No controlled clinical trial has demonstrated this. Raw milk contains the same amount of lactose as pasteurized milk. Some people report fewer symptoms with raw milk, which may be related to different protein structures or placebo effect, but there is no scientific evidence that raw milk treats or cures lactose intolerance.

Is raw milk safe if it comes from a clean farm?

Good farming practices significantly reduce risk but cannot eliminate it. Cows can carry pathogenic bacteria like E. coli and Listeria even when healthy, and a single contamination event during milking, storage, or transport can render a batch dangerous. The CDC reports raw milk is 150 times more likely to cause outbreaks than pasteurized milk regardless of farm quality.

Is raw milk legal in my state?

Legality varies widely by state. Some states allow retail sales in stores, others only allow farm-direct sales, and some require herdshare arrangements. A few states still prohibit raw milk sales entirely. Federal law prohibits interstate sale of raw milk. Check your state’s department of agriculture website for current regulations.

Who should definitely avoid raw milk?

The CDC strongly recommends that pregnant women, children under 5, adults over 65, and anyone with a compromised immune system avoid raw milk entirely. These groups face the highest risk of severe complications from foodborne pathogens, including Listeria (which can cause miscarriage) and E. coli O157:H7 (which can cause kidney failure in young children).

The raw milk debate ultimately isn’t about milk.
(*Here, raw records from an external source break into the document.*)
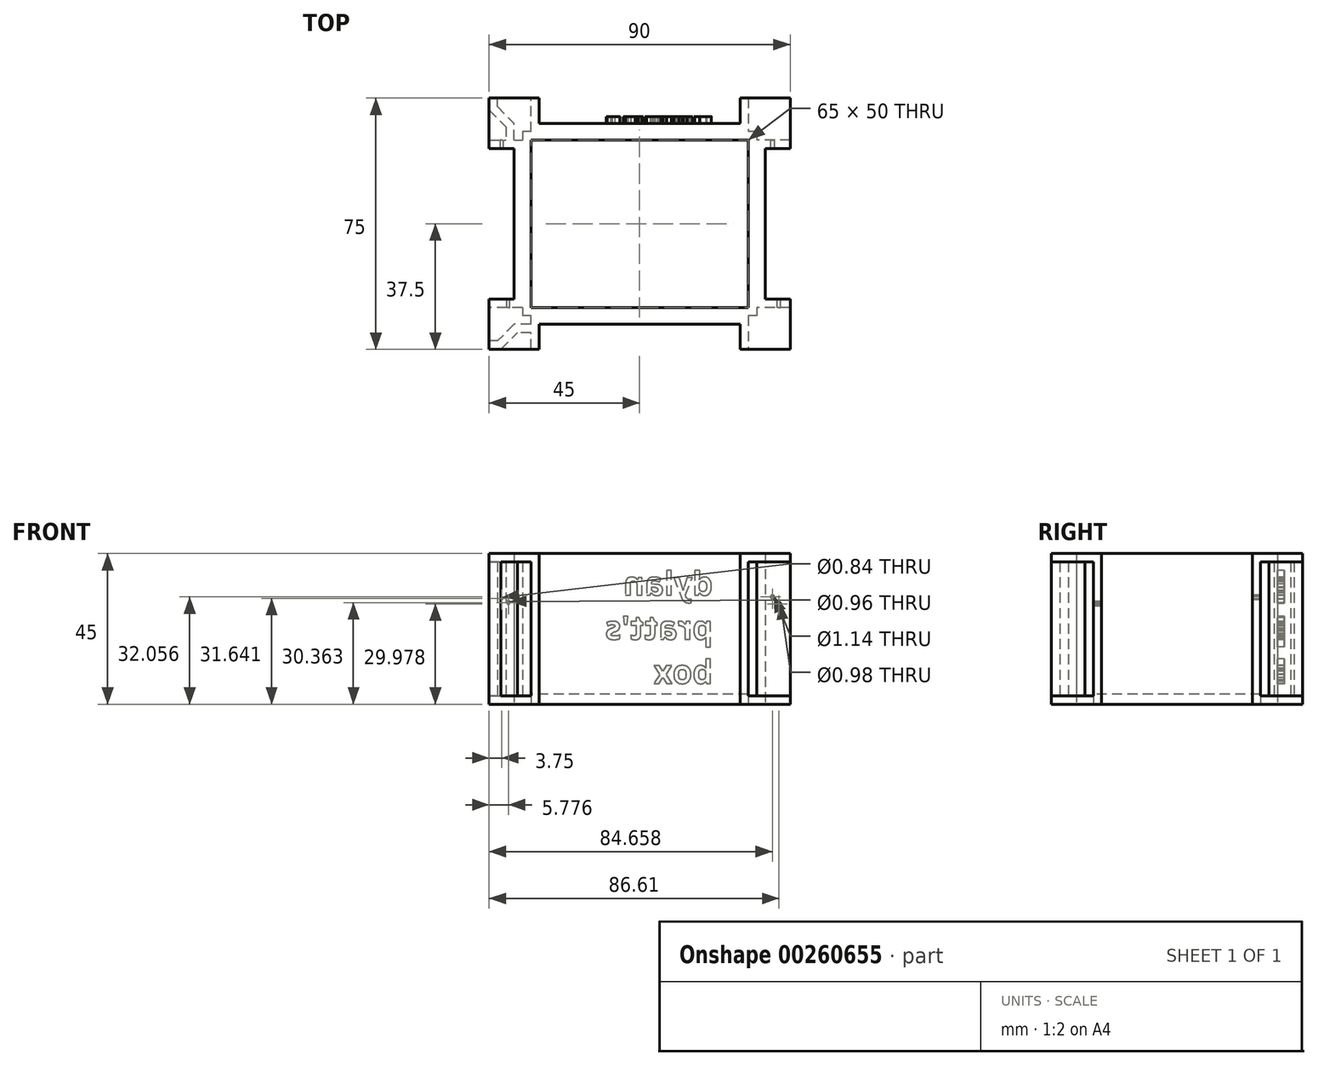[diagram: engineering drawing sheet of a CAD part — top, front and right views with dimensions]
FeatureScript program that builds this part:
annotation { "Feature Type Name" : "Feature", "Feature Type Description" : "" }
export const myFeature = defineFeature(function(context is Context, id is Id, definition is map)
    precondition{}
    {
        {
            var Q0;
            Q0=qCreatedBy(makeId("Top.planeOp"),FACE);
            var sketch = newSketch(context, id + "F0", { "sketchPlane" : qUnion([Q0])});
            skLineSegment(sketch, "E0.bottom", {"start": v(37.5, 30) * mm, "end": v(-37.5, 30) * mm});
            skLineSegment(sketch, "E0.top", {"start": v(37.5, -30) * mm, "end": v(-37.5, -30) * mm});
            skLineSegment(sketch, "E0.left", {"start": v(37.5, 30) * mm, "end": v(37.5, -30) * mm});
            skLineSegment(sketch, "E0.right", {"start": v(-37.5, 30) * mm, "end": v(-37.5, -30) * mm});
            skPoint(sketch, "E0.middle", {"position": v(0, 0) * mm});
            skLineSegment(sketch, "E1.bottom", {"start": v(32.5, 25) * mm, "end": v(-32.5, 25) * mm});
            skLineSegment(sketch, "E1.top", {"start": v(32.5, -25) * mm, "end": v(-32.5, -25) * mm});
            skLineSegment(sketch, "E1.left", {"start": v(32.5, 25) * mm, "end": v(32.5, -25) * mm});
            skLineSegment(sketch, "E1.right", {"start": v(-32.5, 25) * mm, "end": v(-32.5, -25) * mm});
            skPoint(sketch, "E2.middle", {"position": v(-37.5, 30) * mm});
            skLineSegment(sketch, "E3.left", {"start": v(42.87, 30) * mm, "end": v(42.87, 30) * mm});
            skLineSegment(sketch, "E3.right", {"start": v(32.13, 30) * mm, "end": v(32.13, 30) * mm});
            skPoint(sketch, "E3.middle", {"position": v(37.5, 30) * mm});
            skLineSegment(sketch, "E4.trimOffspring", {"start": v(-32.5, 25) * mm, "end": v(-32.5, 24.9) * mm});
            skLineSegment(sketch, "E5.bottom", {"start": v(45, 37.5) * mm, "end": v(30, 37.5) * mm});
            skLineSegment(sketch, "E5.top", {"start": v(45, 22.5) * mm, "end": v(37.5, 22.5) * mm});
            skLineSegment(sketch, "E5.left", {"start": v(45, 37.5) * mm, "end": v(45, 22.5) * mm});
            skLineSegment(sketch, "E5.right", {"start": v(30, 37.5) * mm, "end": v(30, 30) * mm});
            skPoint(sketch, "E6.orphan", {"position": v(30, 22.5) * mm});
            skLineSegment(sketch, "E7.bottom", {"start": v(45, -22.5) * mm, "end": v(37.5, -22.5) * mm});
            skLineSegment(sketch, "E7.top", {"start": v(45, -37.5) * mm, "end": v(30, -37.5) * mm});
            skLineSegment(sketch, "E7.left", {"start": v(45, -22.5) * mm, "end": v(45, -37.5) * mm});
            skLineSegment(sketch, "E7.right", {"start": v(30, -30) * mm, "end": v(30, -37.5) * mm});
            skPoint(sketch, "E7.middle", {"position": v(37.5, -30) * mm});
            skLineSegment(sketch, "E8", {"start": v(37.5, 30) * mm, "end": v(45, 37.5) * mm});
            skLineSegment(sketch, "E9", {"start": v(37.5, -30) * mm, "end": v(45, -37.5) * mm});
            skPoint(sketch, "E10.orphan", {"position": v(30, -22.5) * mm});
            skLineSegment(sketch, "E11.bottom", {"start": v(-30, -37.5) * mm, "end": v(-45, -37.5) * mm});
            skLineSegment(sketch, "E11.top", {"start": v(-37.5, -22.5) * mm, "end": v(-45, -22.5) * mm});
            skLineSegment(sketch, "E11.left", {"start": v(-30, -37.5) * mm, "end": v(-30, -30) * mm});
            skLineSegment(sketch, "E11.right", {"start": v(-45, -37.5) * mm, "end": v(-45, -22.5) * mm});
            skPoint(sketch, "E11.middle", {"position": v(-37.5, -30) * mm});
            skPoint(sketch, "E2.bottom.end.orphan", {"position": v(-42.5, 35.1) * mm});
            skPoint(sketch, "E2.left.start.orphan", {"position": v(-32.5, 35.1) * mm});
            skPoint(sketch, "E2.top.end.orphan", {"position": v(-42.5, 24.9) * mm});
            skLineSegment(sketch, "E12.bottom", {"start": v(-45, 22.5) * mm, "end": v(-37.5, 22.5) * mm});
            skLineSegment(sketch, "E12.top", {"start": v(-45, 37.5) * mm, "end": v(-30, 37.5) * mm});
            skLineSegment(sketch, "E12.left", {"start": v(-45, 22.5) * mm, "end": v(-45, 37.5) * mm});
            skLineSegment(sketch, "E12.right", {"start": v(-30, 30) * mm, "end": v(-30, 37.5) * mm});
            skPoint(sketch, "E13.orphan", {"position": v(-30, 22.5) * mm});
            skLineSegment(sketch, "E14", {"start": v(-45, 37.5) * mm, "end": v(-37.5, 30) * mm});
            skLineSegment(sketch, "E15", {"start": v(-45, -37.5) * mm, "end": v(-37.5, -30) * mm});
            skPoint(sketch, "E16.orphan", {"position": v(-30, -22.5) * mm});
            skSolve(sketch);
        }
        {
            var Q0;
            Q0=makeQuery(id+"F0.imprint","IMPRINT",FACE,{"disambiguationData":[TD([[makeQuery(id+"F0.imprint","IMPRINT",EDGE,{"derivedFrom":sQuery(id+"F0.wireOp",EDGE,"E1.bottom")}),-1.0]])]});
            extrude(context, id + "F1", {"entities" : qUnion([Q0]), "depth" : 45 * mm});
        }
        {
            var Q0;
            Q0=makeQuery(id+"F0.imprint","IMPRINT",FACE,{"disambiguationData":[TD([[makeQuery(id+"F0.imprint","IMPRINT",EDGE,{"derivedFrom":sQuery(id+"F0.wireOp",EDGE,"E11.bottom")}),-1.0]])]});
            var Q1;
            {var subQ2=sQuery(id+"F0.wireOp",EDGE,"E12.bottom");Q1=makeQuery(id+"F0.imprint","IMPRINT",FACE,{"disambiguationData":[TD([[makeQuery(id+"F0.imprint","IMPRINT",EDGE,{"derivedFrom":subQ2}),1.0]])]});}
            var Q2;
            Q2=makeQuery(id+"F0.imprint","IMPRINT",FACE,{"disambiguationData":[TD([[makeQuery(id+"F0.imprint","IMPRINT",EDGE,{"derivedFrom":sQuery(id+"F0.wireOp",EDGE,"E5.bottom")}),1.0]])]});
            var Q3;
            {var subQ2=sQuery(id+"F0.wireOp",EDGE,"E7.bottom");Q3=makeQuery(id+"F0.imprint","IMPRINT",FACE,{"disambiguationData":[TD([[makeQuery(id+"F0.imprint","IMPRINT",EDGE,{"derivedFrom":subQ2}),1.0]])]});}
            extrude(context, id + "F2", {"entities" : qUnion([Q0, Q1, Q2, Q3]), "depth" : 45 * mm});
        }
        {
            var Q0;
            Q0=makeQuery(id+"F0.imprint","IMPRINT",FACE,{"disambiguationData":[TD([[makeQuery(id+"F0.imprint","IMPRINT",EDGE,{"derivedFrom":sQuery(id+"F0.wireOp",EDGE,"E1.bottom")}),1.0]])]});
            extrude(context, id + "F3", {"entities" : qUnion([Q0]), "depth" : 3 * mm});
        }
        {
            var Q0;
            Q0=makeQuery(id+"F2.opExtrude","SWEPT_FACE",FACE,{"disambiguationData":[OSD([sQuery(id+"F0.wireOp",EDGE,"E11.bottom")])]});
            var Q1;
            Q1=makeQuery(id+"F5.opExtrude","SWEPT_FACE",FACE,{"disambiguationData":[OSD([sQuery(id+"F0.wireOp",EDGE,"E7.top")])]});
            var Q2;
            Q2=makeQuery(id+"F5.opExtrude","SWEPT_FACE",FACE,{"disambiguationData":[OSD([sQuery(id+"F0.wireOp",EDGE,"E5.left")])]});
            var Q3;
            Q3=makeQuery(id+"F2.opExtrude","SWEPT_FACE",FACE,{"disambiguationData":[OSD([sQuery(id+"F0.wireOp",EDGE,"E12.left")])]});
            shell(context, id + "F4", {"entities" : qUnion([Q0, Q1, Q2, Q3]), "thickness" : 2.5 * mm});
        }
        {
            var Q0;
            Q0=makeQuery(id+"F0.imprint","IMPRINT",FACE,{"disambiguationData":[TD([[makeQuery(id+"F0.imprint","IMPRINT",EDGE,{"derivedFrom":sQuery(id+"F0.wireOp",EDGE,"E12.top")}),-1.0]])]});
            var Q1;
            {var subQ2=sQuery(id+"F0.wireOp",EDGE,"E5.top");Q1=makeQuery(id+"F0.imprint","IMPRINT",FACE,{"disambiguationData":[TD([[makeQuery(id+"F0.imprint","IMPRINT",EDGE,{"derivedFrom":subQ2}),-1.0]])]});}
            var Q2;
            Q2=makeQuery(id+"F0.imprint","IMPRINT",FACE,{"disambiguationData":[TD([[makeQuery(id+"F0.imprint","IMPRINT",EDGE,{"derivedFrom":sQuery(id+"F0.wireOp",EDGE,"E7.top")}),-1.0]])]});
            var Q3;
            {var subQ2=sQuery(id+"F0.wireOp",EDGE,"E11.top");Q3=makeQuery(id+"F0.imprint","IMPRINT",FACE,{"disambiguationData":[TD([[makeQuery(id+"F0.imprint","IMPRINT",EDGE,{"derivedFrom":subQ2}),1.0]])]});}
            extrude(context, id + "F5", {"entities" : qUnion([Q0, Q1, Q2, Q3]), "operationType" : NewBodyOperationType.ADD, "depth" : 45 * mm});
        }
        {
            var Q0;
            Q0=makeQuery(id+"F5.opExtrude","SWEPT_FACE",FACE,{"disambiguationData":[OSD([sQuery(id+"F0.wireOp",EDGE,"E7.top")])]});
            var Q1;
            Q1=makeQuery(id+"F2.opExtrude","SWEPT_FACE",FACE,{"disambiguationData":[OSD([sQuery(id+"F0.wireOp",EDGE,"E7.left")])]});
            var Q2;
            Q2=makeQuery(id+"F5.opExtrude","SWEPT_FACE",FACE,{"disambiguationData":[OSD([sQuery(id+"F0.wireOp",EDGE,"E5.left")])]});
            var Q3;
            Q3=makeQuery(id+"F2.opExtrude","SWEPT_FACE",FACE,{"disambiguationData":[OSD([sQuery(id+"F0.wireOp",EDGE,"E5.bottom")])]});
            var Q4;
            Q4=makeQuery(id+"F5.opExtrude","SWEPT_FACE",FACE,{"disambiguationData":[OSD([sQuery(id+"F0.wireOp",EDGE,"E12.top")])]});
            var Q5;
            Q5=makeQuery(id+"F5.opExtrude","SWEPT_FACE",FACE,{"disambiguationData":[OSD([sQuery(id+"F0.wireOp",EDGE,"E11.right")])]});
            shell(context, id + "F6", {"entities" : qUnion([Q0, Q1, Q2, Q3, Q4, Q5]), "thickness" : 2.5 * mm});
        }
        {
            var Q0;
            Q0=makeQuery(id+"F2.opExtrude","SWEPT_FACE",FACE,{"disambiguationData":[OSD([sQuery(id+"F0.wireOp",EDGE,"E12.bottom")])]});
            var sketch = newSketch(context, id + "F7", { "sketchPlane" : qUnion([Q0])});
            skCircle(sketch, "E17", {"center": v(-41.25, 31.64) * mm, "radius": 0.42 * mm});
            skPoint(sketch, "E17.centerSnap0", {"position": v(-41.25, 45) * mm});
            skSolve(sketch);
        }
        {
            var Q0;
            Q0 = qSketchRegion(id + "F7", true);
            extrude(context, id + "F8", {"entities" : qUnion([Q0]), "operationType" : NewBodyOperationType.REMOVE, "oppositeDirection" : true, "depth" : 3.6 * mm});
        }
        {
            var Q0;
            Q0=makeQuery(id+"F5.opExtrude","SWEPT_FACE",FACE,{"disambiguationData":[OSD([sQuery(id+"F0.wireOp",EDGE,"E11.top")])]});
            var sketch = newSketch(context, id + "F9", { "sketchPlane" : qUnion([Q0])});
            skSolve(sketch);
        }
        {
            var Q0;
            {var subQ0=sQuery(id+"F0.wireOp",EDGE,"E11.top");Q0=makeQuery(id+"F9.imprint","IMPRINT",FACE,{"disambiguationData":[TD([[makeQuery(id+"F9.imprint","IMPRINT",EDGE,{"derivedFrom":makeQuery(id+"F5.opExtrude","CAP_EDGE",EDGE,{"disambiguationData":[OSD([subQ0])],"isStart":true})}),1.0]])]});}
            var sketch = newSketch(context, id + "F10", { "sketchPlane" : qUnion([Q0])});
            skCircle(sketch, "E18", {"center": v(39.22, 30.36) * mm, "radius": 0.48 * mm});
            skSolve(sketch);
        }
        {
            var Q0;
            Q0 = qSketchRegion(id + "F10", true);
            extrude(context, id + "F11", {"entities" : qUnion([Q0]), "operationType" : NewBodyOperationType.REMOVE, "oppositeDirection" : true, "depth" : 3.7 * mm});
        }
        {
            var Q0;
            Q0=makeQuery(id+"F5.opExtrude","SWEPT_FACE",FACE,{"disambiguationData":[OSD([sQuery(id+"F0.wireOp",EDGE,"E5.top")])]});
            var sketch = newSketch(context, id + "F12", { "sketchPlane" : qUnion([Q0])});
            skCircle(sketch, "E19", {"center": v(39.66, 32.06) * mm, "radius": 0.57 * mm});
            skSolve(sketch);
        }
        {
            var Q0;
            Q0 = qSketchRegion(id + "F12", true);
            extrude(context, id + "F13", {"entities" : qUnion([Q0]), "operationType" : NewBodyOperationType.REMOVE, "oppositeDirection" : true, "depth" : 3.5 * mm});
        }
        {
            var Q0;
            Q0=makeQuery(id+"F2.opExtrude","SWEPT_FACE",FACE,{"disambiguationData":[OSD([sQuery(id+"F0.wireOp",EDGE,"E7.bottom")])]});
            var sketch = newSketch(context, id + "F14", { "sketchPlane" : qUnion([Q0])});
            skCircle(sketch, "E20", {"center": v(-41.61, 29.98) * mm, "radius": 0.5 * mm});
            skSolve(sketch);
        }
        {
            var Q0;
            Q0 = qSketchRegion(id + "F14", true);
            extrude(context, id + "F15", {"entities" : qUnion([Q0]), "operationType" : NewBodyOperationType.REMOVE, "oppositeDirection" : true, "depth" : 4.5 * mm});
        }
        {
            var Q0;
            Q0=makeQuery(id+"F1.opExtrude","SWEPT_FACE",FACE,{"disambiguationData":[OSD([sQuery(id+"F0.wireOp",EDGE,"E0.bottom")])]});
            var sketch = newSketch(context, id + "F16", { "sketchPlane" : qUnion([Q0])});
            skText(sketch, "E21", { "text": "dylan\npratt\'s\nbox", "fontName": "OpenSans-Bold.ttf"});
            const initialGuessF16  = {"E21": [-0.02189, 0.03257, 1, 0, 0.00698]};
            skSetInitialGuess(sketch, initialGuessF16);
            skSolve(sketch);
        }
        {
            var Q0;
            Q0 = qSketchRegion(id + "F16", true);
            extrude(context, id + "F17", {"entities" : qUnion([Q0]), "operationType" : NewBodyOperationType.ADD, "depth" : 2 * mm});
        }
    });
It’s about trust — in institutions, in science, in the food system, and in our own ability to assess risk. The people buying raw milk at farmers markets aren’t irrational; they’re making a values-based choice in an environment where the industrial food system has repeatedly proven itself unworthy of blind trust. The scientists sounding the alarm aren’t fearmongering; they’re pointing to a century of data showing what happens when pathogenic bacteria meet unprotected consumers. Both things are true at the same time, and that’s what makes this debate so hard to resolve.